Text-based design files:

================================

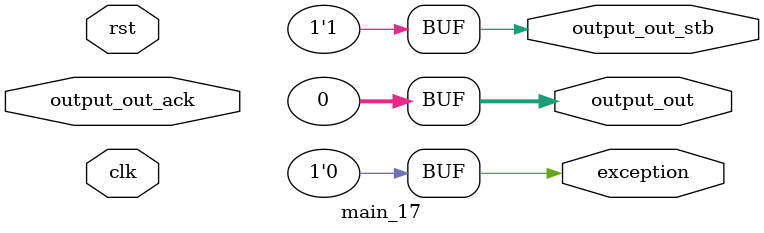
<source format=v>
module main_17 (output_out_ack,clk,rst,output_out,output_out_stb,exception);
  input output_out_ack;
  input clk;
  input rst;
  output [31:0] output_out;
  output output_out_stb;
  output exception;

  assign output_out = 0;
  assign output_out_stb = 1;
  assign exception = 0;
endmodule
</source>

================================

- _Written task_
Give back all of the data exactly, but not the pictures.

- _Your solution_
<source format=v>
module main_17 (output_out_ack,clk,rst,output_out,output_out_stb,exception);
  input output_out_ack;
  input clk;
  input rst;
  output [31:0] output_out;
  output output_out_stb;
  output exception;

  assign output_out = 0;
  assign output_out_stb = 1;
  assign exception = 0;
endmodule
</source>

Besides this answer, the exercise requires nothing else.